• _EXERCISE_:
Collect every line of the data below that contains the string "Digital" and copy each one unchanged. Uppercase and lowercase count as different.

RECORDS FOR THE EXERCISE section start

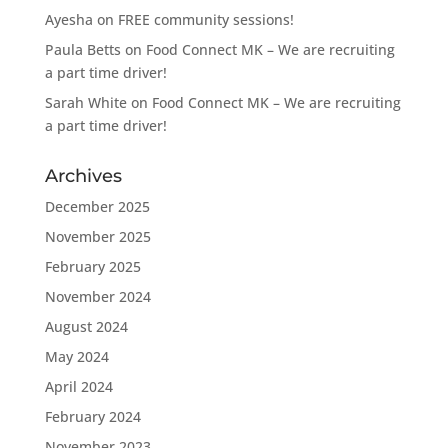
Ayesha
on
FREE community sessions!
Paula Betts
on
Food Connect MK – We are recruiting
a part time driver!
Sarah White
on
Food Connect MK – We are recruiting
a part time driver!
Archives
December 2025
November 2025
February 2025
November 2024
August 2024
May 2024
April 2024
February 2024
November 2023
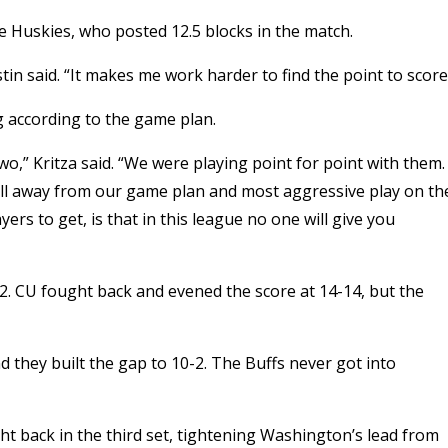
he Huskies, who posted 12.5 blocks in the match.
in said. “It makes me work harder to find the point to score
 according to the game plan.
,” Kritza said. “We were playing point for point with them.
 fell away from our game plan and most aggressive play on th
ers to get, is that in this league no one will give you
-2. CU fought back and evened the score at 14-14, but the
d they built the gap to 10-2. The Buffs never got into
ht back in the third set, tightening Washington’s lead from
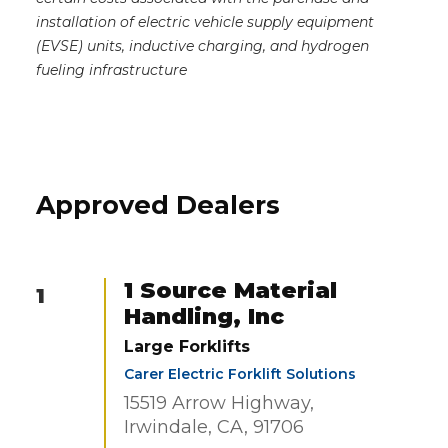
installation of electric vehicle supply equipment
(EVSE) units, inductive charging, and hydrogen
fueling infrastructure
Approved Dealers
1 Source Material
1
Handling, Inc
Large Forklifts
Carer Electric Forklift Solutions
15519 Arrow Highway,
Irwindale, CA, 91706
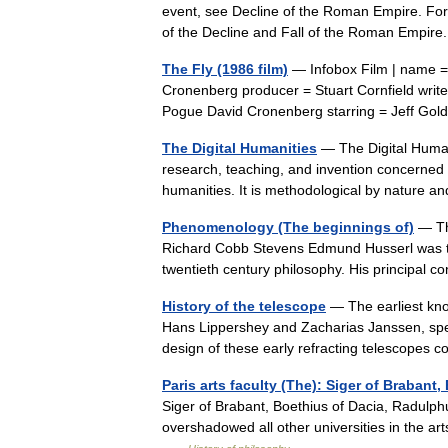
event, see Decline of the Roman Empire. For p
of the Decline and Fall of the Roman Empire
The Fly (1986 film)
— Infobox Film | name = T
Cronenberg producer = Stuart Cornfield writ
Pogue David Cronenberg starring = Jeff 
The Digital Humanities
— The Digital Humani
research, teaching, and invention concerned w
humanities. It is methodological by natur
Phenomenology (The beginnings of)
— Th
Richard Cobb Stevens Edmund Husserl was th
twentieth century philosophy. His principal 
History of the telescope
— The earliest kno
Hans Lippershey and Zacharias Janssen, spe
design of these early refracting telescope
Paris arts faculty (The): Siger of Brabant
Siger of Brabant, Boethius of Dacia, Radulph
overshadowed all other universities in the arts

RECORDS FOR THE EXERCISE section end

• _TASK RESULT_:
The Digital Humanities
— The Digital Humani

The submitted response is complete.